Può la Francia sopravvivere senza l’Europa? L’editoriale di Francesco Saraceno
9 maggio 2017
Domenica la Francia ha votato. In un articolo uscito su Social Europe, ho inserito risultato delle elezioni in un contesto europeo. Il ragionamento può essere riassunto come segue:
- La Francia è ritenuta il malato d’Europa per le consuete ragioni (rigidità, mancanza di riforme, ecc.)
- In realtà, i fondamentali non sono poi tanto cattivi, anzi (produttività, investimenti esteri, ecc.). Basti rileggere questo post di blog di Thomas Picketty, risalente a qualche mese fa
- La Francia ha un problema di competitività-prezzo, che però può essere fatta risalire alla deflazione salariale in Germania.
- In realtà, il malato d’Europa è l’Europa stessa, perché pone gli Stati membri di fronte ad un dilemma:
- Possono imbarcarsi nella competizione fiscale e nella svalutazione interna. Ma, se non ci si vuole prendere in giro, occorre riconoscere che non c’è modo di far ciò senza uccidere il modello sociale europeo: se si vogliono ridurre le tasse e il costo, e allo stesso tempo mantenere le finanze pubbliche su un sentiero sostenibile, non ci sono alternative ad una riduzione del welfare state . La curva di Laffer semplicemente non funziona.
- Oppure, possono (provare a) proteggere il loro modello sociale, pagando però il prezzo di una bassa competitività e di una crescita lenta.
- La Francia ha oscillato tra queste Scilla e Cariddi, tendendo tuttavia verso la seconda alternativa. E ne soffre, perché gli altri paesi europei hanno quasi tutti scelto, volenti o nolenti, la strada della svalutazione interna. Tutto, nel modo in cui l’UEM è costruita, induce i paesi ad imbarcarsi in politiche deflazionistiche.
- Uscire (dall’Euro, dall’ECU, dall’UE) non risparmierebbe agli Stati il dilemma. Una piccola economia aperta avrebbe anche maggiori difficoltà a condurre politiche economiche autonome (in generale, ciò che penso di ogni eventuale XXexit è ben riassunto qui).
- Quindi, la sopravvivenza del modello francese non può che essere all’interno dell’Europa. Il destino di Macron sarà deciso a Bruxelles, a Berlino, a Francoforte, e non a Parigi
- Se la Francia vuole salvare il suo modello sociale, deve riuscire a mettere in moto una dinamica di cambiamento nell’UE. Occorre che i paesi Europei abbiano una terza via, tra la Scilla della svalutazione interna e la Cariddi della perdita di competitività. Questa terza via è una politica per la crescita europea. Solo questo salverà il modello sociale francese; altrimenti, spacciato: che si lanci in riforme strutturali selvaggie, o che continui a languire, non sopravviverà, socialmente ed elettoralmente, ad altri cinque anni.

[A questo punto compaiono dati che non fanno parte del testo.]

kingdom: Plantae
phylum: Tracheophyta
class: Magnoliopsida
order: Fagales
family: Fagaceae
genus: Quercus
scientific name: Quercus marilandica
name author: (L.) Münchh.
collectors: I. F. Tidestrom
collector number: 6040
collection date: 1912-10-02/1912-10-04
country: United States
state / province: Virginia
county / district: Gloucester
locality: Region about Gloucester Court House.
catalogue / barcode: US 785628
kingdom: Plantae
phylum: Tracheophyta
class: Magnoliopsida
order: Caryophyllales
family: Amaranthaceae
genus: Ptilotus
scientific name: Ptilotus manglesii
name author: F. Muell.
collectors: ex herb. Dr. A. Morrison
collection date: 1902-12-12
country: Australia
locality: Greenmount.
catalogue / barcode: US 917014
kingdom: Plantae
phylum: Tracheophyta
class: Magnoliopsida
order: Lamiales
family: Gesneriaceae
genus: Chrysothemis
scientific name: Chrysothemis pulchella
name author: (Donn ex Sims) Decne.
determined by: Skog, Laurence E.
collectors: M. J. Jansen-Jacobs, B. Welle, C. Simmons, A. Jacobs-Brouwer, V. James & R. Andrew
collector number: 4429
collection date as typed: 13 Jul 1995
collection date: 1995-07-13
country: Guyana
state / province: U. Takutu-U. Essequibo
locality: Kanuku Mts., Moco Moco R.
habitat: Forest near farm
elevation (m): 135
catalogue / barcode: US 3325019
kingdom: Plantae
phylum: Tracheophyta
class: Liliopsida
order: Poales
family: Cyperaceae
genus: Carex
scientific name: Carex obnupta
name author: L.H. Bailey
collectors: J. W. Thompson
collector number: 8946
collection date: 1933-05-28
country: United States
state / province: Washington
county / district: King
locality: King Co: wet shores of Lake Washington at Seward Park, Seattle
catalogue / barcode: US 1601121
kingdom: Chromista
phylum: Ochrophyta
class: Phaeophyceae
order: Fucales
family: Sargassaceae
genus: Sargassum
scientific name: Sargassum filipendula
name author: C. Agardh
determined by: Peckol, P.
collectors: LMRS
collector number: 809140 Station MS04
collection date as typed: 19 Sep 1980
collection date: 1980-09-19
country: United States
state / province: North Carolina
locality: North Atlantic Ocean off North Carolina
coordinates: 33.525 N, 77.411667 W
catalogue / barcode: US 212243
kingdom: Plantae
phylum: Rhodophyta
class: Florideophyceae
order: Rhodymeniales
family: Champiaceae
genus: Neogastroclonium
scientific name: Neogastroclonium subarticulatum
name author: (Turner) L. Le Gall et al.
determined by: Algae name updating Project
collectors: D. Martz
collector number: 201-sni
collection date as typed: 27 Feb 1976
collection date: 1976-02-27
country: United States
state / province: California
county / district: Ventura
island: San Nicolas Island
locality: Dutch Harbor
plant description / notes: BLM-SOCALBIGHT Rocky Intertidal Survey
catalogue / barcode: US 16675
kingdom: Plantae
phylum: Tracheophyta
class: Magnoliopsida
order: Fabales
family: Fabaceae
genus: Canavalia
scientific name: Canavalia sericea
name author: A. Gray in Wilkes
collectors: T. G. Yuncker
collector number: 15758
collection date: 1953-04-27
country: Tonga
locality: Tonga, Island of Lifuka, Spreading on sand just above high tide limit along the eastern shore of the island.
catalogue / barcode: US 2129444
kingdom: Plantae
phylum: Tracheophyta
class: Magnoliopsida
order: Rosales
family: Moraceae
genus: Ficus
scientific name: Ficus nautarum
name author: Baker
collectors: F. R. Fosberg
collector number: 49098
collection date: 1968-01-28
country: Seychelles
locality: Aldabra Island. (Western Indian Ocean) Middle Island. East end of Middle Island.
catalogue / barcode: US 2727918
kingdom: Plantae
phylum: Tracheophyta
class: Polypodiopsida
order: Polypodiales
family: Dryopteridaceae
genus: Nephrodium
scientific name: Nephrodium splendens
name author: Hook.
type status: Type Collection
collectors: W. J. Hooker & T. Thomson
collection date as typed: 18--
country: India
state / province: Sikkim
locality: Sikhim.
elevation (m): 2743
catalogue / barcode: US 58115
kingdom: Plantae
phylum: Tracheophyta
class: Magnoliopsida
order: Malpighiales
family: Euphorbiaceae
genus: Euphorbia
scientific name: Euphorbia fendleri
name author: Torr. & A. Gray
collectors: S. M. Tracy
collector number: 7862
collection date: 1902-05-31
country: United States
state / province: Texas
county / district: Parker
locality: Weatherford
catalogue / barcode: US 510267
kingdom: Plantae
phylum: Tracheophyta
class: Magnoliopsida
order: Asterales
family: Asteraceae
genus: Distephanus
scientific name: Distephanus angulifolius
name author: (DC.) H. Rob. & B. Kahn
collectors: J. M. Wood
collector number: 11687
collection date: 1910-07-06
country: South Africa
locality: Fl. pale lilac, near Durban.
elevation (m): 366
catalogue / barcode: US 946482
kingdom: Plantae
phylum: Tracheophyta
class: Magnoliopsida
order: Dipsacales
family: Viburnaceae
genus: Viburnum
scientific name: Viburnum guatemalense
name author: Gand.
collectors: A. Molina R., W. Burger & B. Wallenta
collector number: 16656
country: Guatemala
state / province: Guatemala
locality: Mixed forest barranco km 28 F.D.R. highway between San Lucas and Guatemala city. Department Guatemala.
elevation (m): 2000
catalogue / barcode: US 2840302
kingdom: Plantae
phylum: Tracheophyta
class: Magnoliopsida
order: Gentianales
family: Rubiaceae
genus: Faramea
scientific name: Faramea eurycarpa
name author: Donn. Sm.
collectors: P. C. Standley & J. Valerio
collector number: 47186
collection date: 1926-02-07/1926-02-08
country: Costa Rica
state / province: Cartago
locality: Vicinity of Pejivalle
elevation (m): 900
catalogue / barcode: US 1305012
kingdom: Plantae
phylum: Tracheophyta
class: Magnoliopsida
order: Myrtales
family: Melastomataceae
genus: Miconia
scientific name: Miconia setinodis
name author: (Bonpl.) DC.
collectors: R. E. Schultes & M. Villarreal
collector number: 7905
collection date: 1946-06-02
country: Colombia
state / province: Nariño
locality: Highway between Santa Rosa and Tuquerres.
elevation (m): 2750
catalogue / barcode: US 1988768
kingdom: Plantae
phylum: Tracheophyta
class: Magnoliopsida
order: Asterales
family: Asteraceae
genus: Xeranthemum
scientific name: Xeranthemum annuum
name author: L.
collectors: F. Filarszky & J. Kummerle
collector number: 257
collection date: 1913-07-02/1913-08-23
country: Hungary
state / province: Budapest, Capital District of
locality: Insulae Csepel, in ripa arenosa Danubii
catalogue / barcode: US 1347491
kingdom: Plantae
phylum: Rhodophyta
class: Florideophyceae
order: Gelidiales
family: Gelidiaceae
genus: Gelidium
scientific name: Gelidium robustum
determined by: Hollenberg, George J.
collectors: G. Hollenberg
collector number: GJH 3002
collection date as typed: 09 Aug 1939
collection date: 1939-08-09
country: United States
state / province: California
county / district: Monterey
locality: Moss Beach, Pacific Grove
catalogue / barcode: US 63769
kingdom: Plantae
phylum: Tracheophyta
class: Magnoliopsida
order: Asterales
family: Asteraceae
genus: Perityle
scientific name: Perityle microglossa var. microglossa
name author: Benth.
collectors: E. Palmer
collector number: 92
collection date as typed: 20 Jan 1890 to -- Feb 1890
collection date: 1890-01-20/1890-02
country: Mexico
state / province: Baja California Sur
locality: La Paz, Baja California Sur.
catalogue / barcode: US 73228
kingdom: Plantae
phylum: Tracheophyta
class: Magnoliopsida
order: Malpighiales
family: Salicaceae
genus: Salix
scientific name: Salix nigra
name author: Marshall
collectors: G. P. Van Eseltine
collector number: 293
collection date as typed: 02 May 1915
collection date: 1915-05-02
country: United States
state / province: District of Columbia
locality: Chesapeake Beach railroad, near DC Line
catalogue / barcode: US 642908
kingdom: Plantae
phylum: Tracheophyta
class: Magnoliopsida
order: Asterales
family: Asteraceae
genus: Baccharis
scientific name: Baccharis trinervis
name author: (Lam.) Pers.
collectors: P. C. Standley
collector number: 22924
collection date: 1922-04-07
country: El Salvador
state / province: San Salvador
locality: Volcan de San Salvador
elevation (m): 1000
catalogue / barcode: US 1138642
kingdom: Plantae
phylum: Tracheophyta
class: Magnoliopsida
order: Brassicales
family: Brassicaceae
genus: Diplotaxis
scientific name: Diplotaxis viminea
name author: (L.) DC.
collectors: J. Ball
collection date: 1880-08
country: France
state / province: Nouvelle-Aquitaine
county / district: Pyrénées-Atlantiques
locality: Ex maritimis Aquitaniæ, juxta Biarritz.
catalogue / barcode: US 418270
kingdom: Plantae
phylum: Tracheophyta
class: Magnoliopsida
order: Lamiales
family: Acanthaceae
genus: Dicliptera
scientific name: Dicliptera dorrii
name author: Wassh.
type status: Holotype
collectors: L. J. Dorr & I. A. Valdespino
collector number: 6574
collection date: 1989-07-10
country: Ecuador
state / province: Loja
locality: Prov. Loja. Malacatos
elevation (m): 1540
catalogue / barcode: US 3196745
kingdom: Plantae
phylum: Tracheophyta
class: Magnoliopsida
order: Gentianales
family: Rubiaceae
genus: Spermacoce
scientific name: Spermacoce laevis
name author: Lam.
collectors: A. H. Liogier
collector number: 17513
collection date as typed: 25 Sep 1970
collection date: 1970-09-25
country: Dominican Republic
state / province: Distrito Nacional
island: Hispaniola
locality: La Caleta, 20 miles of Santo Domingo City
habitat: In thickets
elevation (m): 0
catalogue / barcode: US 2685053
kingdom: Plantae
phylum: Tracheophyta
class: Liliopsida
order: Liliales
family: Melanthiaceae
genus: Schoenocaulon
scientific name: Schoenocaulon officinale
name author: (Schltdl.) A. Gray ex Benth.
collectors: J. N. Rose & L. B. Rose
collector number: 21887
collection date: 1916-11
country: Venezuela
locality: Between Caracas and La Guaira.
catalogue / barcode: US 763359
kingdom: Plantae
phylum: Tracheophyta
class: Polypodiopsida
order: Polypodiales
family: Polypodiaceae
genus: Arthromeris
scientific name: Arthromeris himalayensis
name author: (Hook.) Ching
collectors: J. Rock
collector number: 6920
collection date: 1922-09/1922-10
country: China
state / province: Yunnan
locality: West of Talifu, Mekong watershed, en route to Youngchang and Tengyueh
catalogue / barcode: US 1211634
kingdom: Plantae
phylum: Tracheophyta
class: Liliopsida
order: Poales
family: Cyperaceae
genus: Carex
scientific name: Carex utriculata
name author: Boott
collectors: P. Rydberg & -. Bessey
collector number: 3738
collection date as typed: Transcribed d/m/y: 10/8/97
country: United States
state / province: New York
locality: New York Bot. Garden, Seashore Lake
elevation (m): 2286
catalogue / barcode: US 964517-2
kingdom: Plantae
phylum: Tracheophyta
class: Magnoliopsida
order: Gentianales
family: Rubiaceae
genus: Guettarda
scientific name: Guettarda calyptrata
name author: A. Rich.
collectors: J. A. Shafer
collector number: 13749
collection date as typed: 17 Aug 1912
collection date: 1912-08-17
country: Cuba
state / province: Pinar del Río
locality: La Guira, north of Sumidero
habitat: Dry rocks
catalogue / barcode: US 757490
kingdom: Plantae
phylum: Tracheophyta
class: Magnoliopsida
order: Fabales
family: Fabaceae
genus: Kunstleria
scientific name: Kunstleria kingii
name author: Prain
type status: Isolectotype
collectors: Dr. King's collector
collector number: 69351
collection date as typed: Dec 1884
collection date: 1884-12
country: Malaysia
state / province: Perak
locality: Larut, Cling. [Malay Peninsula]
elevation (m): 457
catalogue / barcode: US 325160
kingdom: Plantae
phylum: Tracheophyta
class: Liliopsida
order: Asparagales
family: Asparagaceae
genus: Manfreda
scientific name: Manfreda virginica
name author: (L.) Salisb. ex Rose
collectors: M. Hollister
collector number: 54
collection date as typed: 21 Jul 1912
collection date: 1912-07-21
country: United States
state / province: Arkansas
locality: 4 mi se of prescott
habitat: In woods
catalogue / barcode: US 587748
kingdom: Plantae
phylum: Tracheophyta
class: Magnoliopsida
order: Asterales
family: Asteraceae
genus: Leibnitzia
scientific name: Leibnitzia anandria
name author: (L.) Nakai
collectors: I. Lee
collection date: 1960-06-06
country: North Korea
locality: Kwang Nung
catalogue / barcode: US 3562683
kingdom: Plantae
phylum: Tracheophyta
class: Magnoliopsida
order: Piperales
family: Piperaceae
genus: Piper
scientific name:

- Viceversa, se l’Europa ha una possibilità, è rappresentata da una coalizione contro le politiche deflazionistiche, che solo la Francia avrebbe la forza di creare e condurre.
Ciò che non ho scritto nell’articolo per Social Europe, ma che vorrei aggiungere qui, è che l’impresa sarà ardua. Macron ha il pregio di aver messo l’Europa al centro del suo progetto, ma le sue proposte di riforma sono, al momento, molto vaghe. E, ancora più importante, il suo piano di riduzione fiscale assomiglia troppo alle care, vecchie misure supply side che hanno affondato Jean-Baptiste Hollande. Ma questo offre il panorama politico europeo. Occorre battersi con tutte le forze per riempire gli slogan di Emmanuel Macron con contenuti riformisti che mettano fine all’ognuno per se europeo.
Una versione inglese di questo testo è uscita sul blog dell’autore sabato 6 maggio.